To explain further, ‘constituents’ means the number of companies in each ‘portfolio’. I’ve put the FTSE Index at the top, though this is a weighted index so doesn’t actually reflect aggregated share prices, which is what all the other figures are based on. The population column relates to the number of people (in my survey) relevant to each portfolio. Where possible I took the closing share prices on 13th February 2007, 14th February 2011 (13th not a trading day) and 13th February 2012. There are only 92 companies in my final sample because the other 8 didn’t exist back in 2007. If I’d done more prior research, rather than starting this on a whim, I’d have realised companies come and go from the FTSE 100 every quarter. The various portfolios are thus:

  • all in sample: ie all 92 companies – clearly performed well, but it’s unlikely anyone would actually have assembled such a portfolio, so it’s really just to show what the subsets are working against
  • most recognised = the 10 companies most recognised across my survey takers. Performed very badly over 5 years!
  • least recognised = the bottom 10. Hugely successful, and rather undermining the recognition heuristic!
  • the next few break down into UK-based and non-UK-based respondents, and levels of education; of course the non-UK and school-only groups have very sample populations, so the data is not perhaps that useful – but as I mentioned above, the groups with what might be expected to be the least knowledge of the UK markets… do a bit better
  • out of curiosity I also tracked down a list of the original members of the FTSE 100 when it launched in 1984. In 2007, only 37 of these were still in the index, so I made a basket of those… and it did pretty well
  • finally, a small portfolio based on the top 10 most capitalised members of the FTSE 100 in February 2007. As any motley fool knows, a lot has happened in the last five years (ie a recession).
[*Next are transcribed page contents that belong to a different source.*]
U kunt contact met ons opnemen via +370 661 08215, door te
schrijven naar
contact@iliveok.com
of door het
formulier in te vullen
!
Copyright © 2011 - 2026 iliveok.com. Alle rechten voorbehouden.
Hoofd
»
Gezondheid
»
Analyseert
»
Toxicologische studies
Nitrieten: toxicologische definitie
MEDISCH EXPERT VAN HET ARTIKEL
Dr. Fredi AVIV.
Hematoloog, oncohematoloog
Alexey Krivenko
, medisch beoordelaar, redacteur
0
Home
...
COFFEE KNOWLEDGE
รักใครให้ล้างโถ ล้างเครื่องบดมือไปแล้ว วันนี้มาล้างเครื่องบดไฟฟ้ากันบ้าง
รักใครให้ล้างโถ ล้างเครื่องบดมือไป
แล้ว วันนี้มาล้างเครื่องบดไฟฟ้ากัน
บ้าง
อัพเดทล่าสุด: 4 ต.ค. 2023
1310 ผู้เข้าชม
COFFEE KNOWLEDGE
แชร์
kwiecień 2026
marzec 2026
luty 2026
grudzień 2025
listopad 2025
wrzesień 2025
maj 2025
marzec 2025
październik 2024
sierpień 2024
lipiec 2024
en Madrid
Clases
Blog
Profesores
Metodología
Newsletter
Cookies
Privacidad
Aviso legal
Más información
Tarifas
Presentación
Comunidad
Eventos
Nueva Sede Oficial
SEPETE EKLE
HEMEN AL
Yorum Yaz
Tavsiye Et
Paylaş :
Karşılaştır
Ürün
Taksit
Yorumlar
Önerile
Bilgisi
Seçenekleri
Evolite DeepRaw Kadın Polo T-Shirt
So what’s behind the poor performance of the recognition heuristic in this study? Some possibilities:

  • The recognition heuristic might be hornswaggle and Gigerenzer just got lucky
  • Poor study design – obviously one would choose to track portfolios forward from now rather than using companies currently successful
  • Poor sample selection: ie too many smart-arses read Twitter
  • The recession has particularly hit banking and retail firms, which generally seem to dominate those people recognise most.

But I do find an interesting by-product of all this: the companies which have survived in the FTSE 100 longest (not worrying about cases where they may have fallen out and come back in again) do provide a respectable portfolio. So there’s something just in longevity – unless you’re Woolworth, Cadbury, HBOS, etc etc etc. Today there are 33 companies left from the original line-up (a few under different names). Send me a fiver and I’ll tell you who they are 🙂


Borges, B., Goldstein, D. G., Ortmann, A. & Gigerenzer, G. (1999). Can ignorance beat the stockmarket? Name recognition as a heuristic for investing. In G. Gigerenzer, P. M. Todd & the ABC Research Group, Simple heuristics that make us smart (S. 59–72). New York: Oxford University Press.

Ortmann, A., Gigerenzer, G., Borges, B. & Goldstein, D. G. (2002). The Recognition Heuristic: A Fast and Frugal Way to Investment Choice? in Handbook of Experimental Economics Results, 2008, vol. 1, Part 7, pp 993-1003, Elsevier.

Gigerenzer, G. (2007) Gut Feelings: The Intelligence of the Unconscious. Viking.

Disclaimer: I know nothing of the stock markets and am a dilettante statistician.